While I do know a little about stand up comedy, I must admit that when my friend asked me to review the comic he's involved in about stand up comedian Neil Hamburger, I was at a bit of a loss.  Admittedly, I don't know much about Neil Hamburger, other than the photo of the man that used to reside on my best friend's refrigerator.  What I do know is comics, which is why aforementioned friend came to me to help promote his comic.  Still, without knowing much about the founder of the feast, I wasn't sure how to go about it.  Luckily, the Grey Lady herself gave me a pretty good description of one Mr. Hamburger.

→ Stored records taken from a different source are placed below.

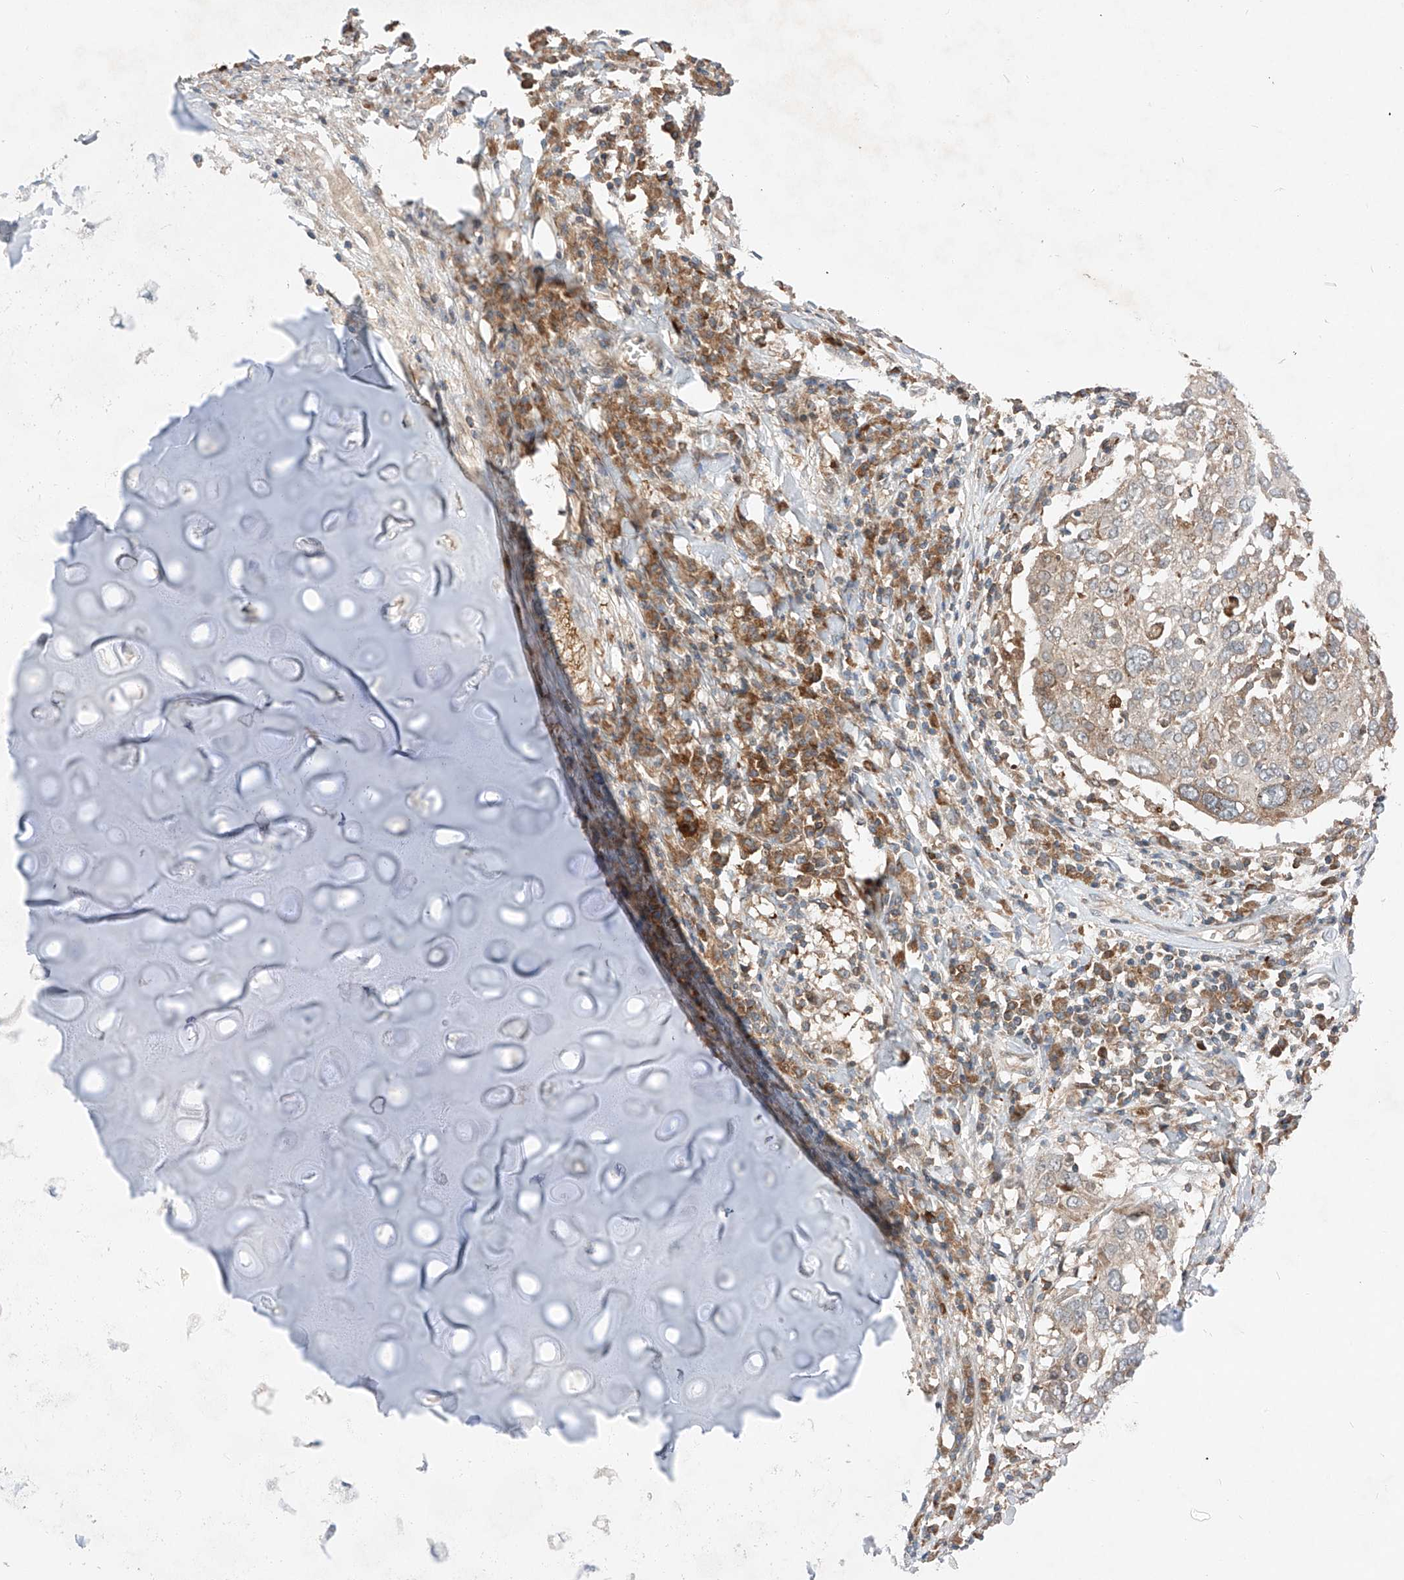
{"staining": {"intensity": "weak", "quantity": "<25%", "location": "cytoplasmic/membranous"}, "tissue": "lung cancer", "cell_type": "Tumor cells", "image_type": "cancer", "snomed": [{"axis": "morphology", "description": "Squamous cell carcinoma, NOS"}, {"axis": "topography", "description": "Lung"}], "caption": "DAB immunohistochemical staining of human lung cancer reveals no significant staining in tumor cells.", "gene": "RUSC1", "patient": {"sex": "male", "age": 65}}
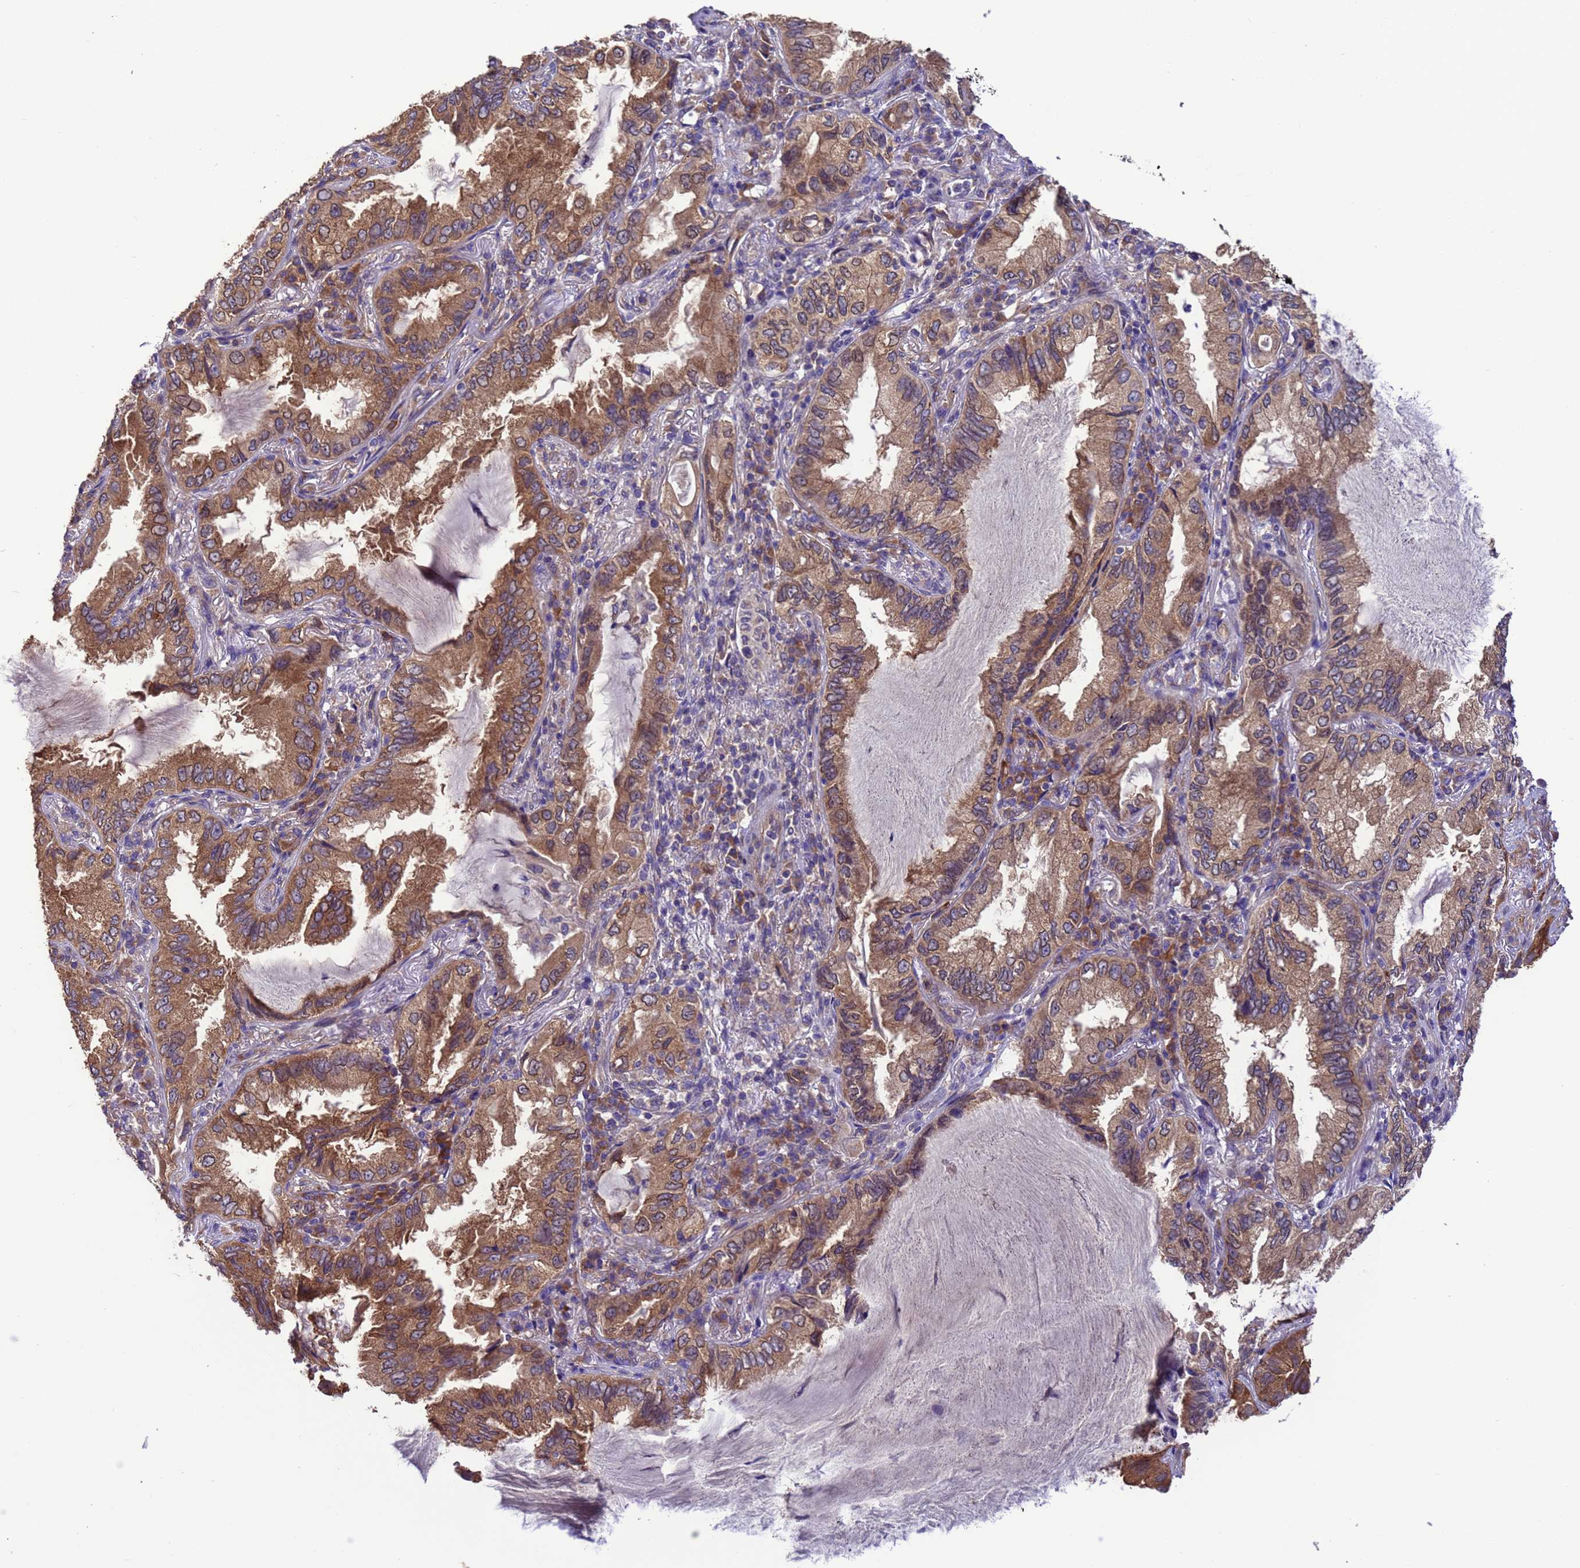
{"staining": {"intensity": "moderate", "quantity": ">75%", "location": "cytoplasmic/membranous"}, "tissue": "lung cancer", "cell_type": "Tumor cells", "image_type": "cancer", "snomed": [{"axis": "morphology", "description": "Adenocarcinoma, NOS"}, {"axis": "topography", "description": "Lung"}], "caption": "The micrograph demonstrates staining of lung cancer, revealing moderate cytoplasmic/membranous protein staining (brown color) within tumor cells.", "gene": "ARHGAP12", "patient": {"sex": "female", "age": 69}}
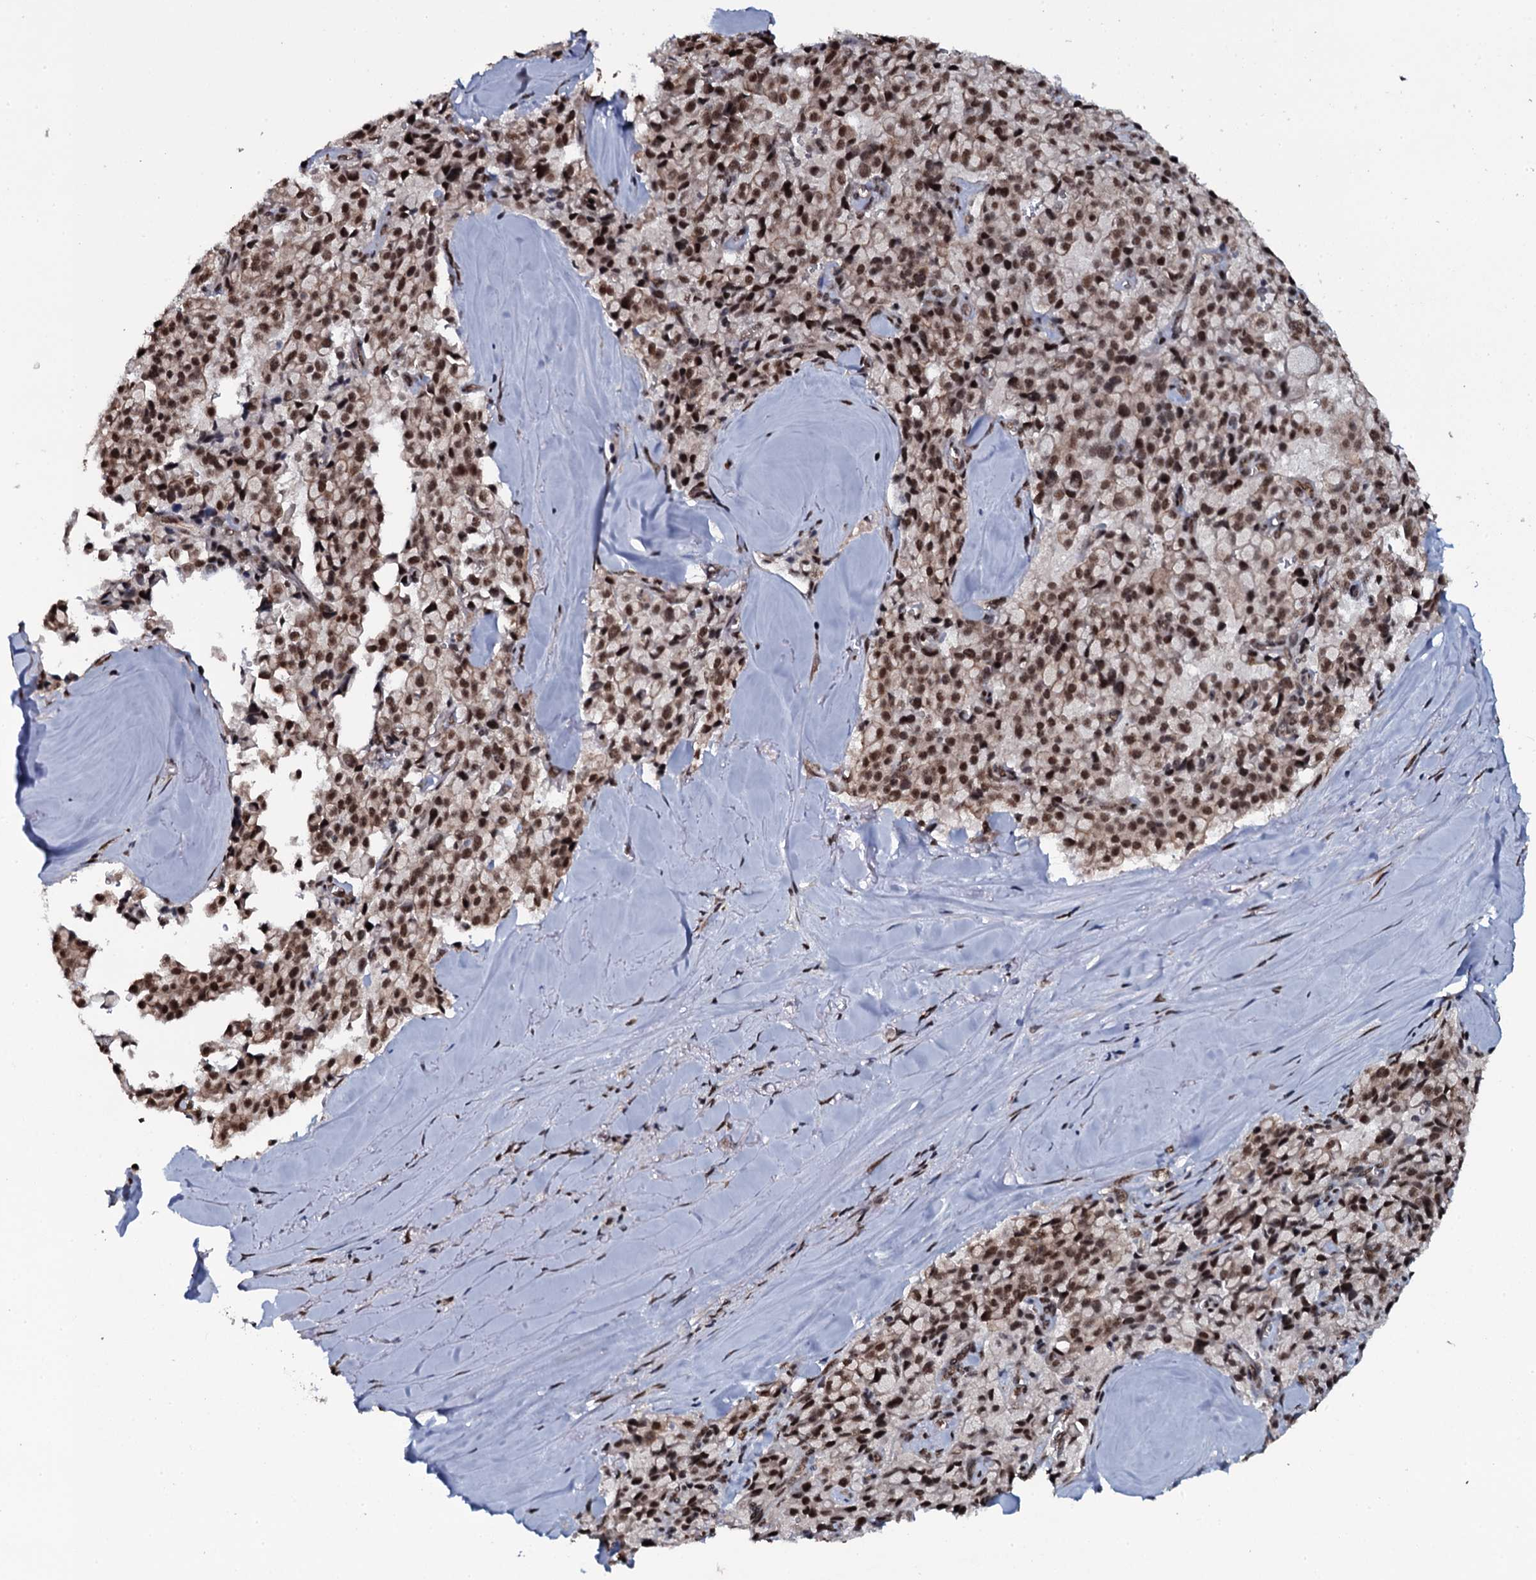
{"staining": {"intensity": "moderate", "quantity": ">75%", "location": "nuclear"}, "tissue": "pancreatic cancer", "cell_type": "Tumor cells", "image_type": "cancer", "snomed": [{"axis": "morphology", "description": "Adenocarcinoma, NOS"}, {"axis": "topography", "description": "Pancreas"}], "caption": "This image shows pancreatic adenocarcinoma stained with IHC to label a protein in brown. The nuclear of tumor cells show moderate positivity for the protein. Nuclei are counter-stained blue.", "gene": "SH2D4B", "patient": {"sex": "male", "age": 65}}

The New York Times describes Hamburger as, “a brilliantly awful persona of an old-school, C-list funnyman – the kind with an ill-fitting tuxedo and an enormous, greasy comb over – on a very bad night.  Neil Hamburger toys with an audience's expectations (and patience), and indeed his act is a kind of rude commentary on stand-up comedy altogether."

The Neil Hamburger Comics Digest is weird.  I mean, it's some strange, bawdy, funny stuff.  Which is pretty much exactly what you'd expect from anything branded "Neil Hamburger".  This is comix with an X, and that's appropriate, because it's sort of an x-rated comic book.  And that's fine.  That's great, in fact.  Because what this digest captures is just the overall abnormal feeling necessary not just for the comedy of a man like Hamburger, but for the style of Crumb-influenced underground comix you'll find within these pages.

Published by Blank Stare Entertainment and  written by Phill Hillenmeyer and Gregg Turkington (aka Neil Hamburger), Neil Hamburger Comics Digest features art by indie fan favorites and critically acclaimed cartoonists  Darick Robertson, Jeffrey Brown, Batton Lash, Chris Wisnia and more.  And the artists' love of the project is evident in every line, every panel.  The people involved in this book were clearly honored to be a part of it.

Coming into this review, I didn't feel like I knew Neil Hamburger very well.  After going through the book, I'm not sure I know the man himself much better, but I am damn interested in exploring his particular kind of loose tie, matted hair, watered down blended scotch style of comedy further.  And that means this comic does exactly what all great comics should do, and that's appeal to an established audience while grabbing a new one.  I say job well done for Hamburger and crew.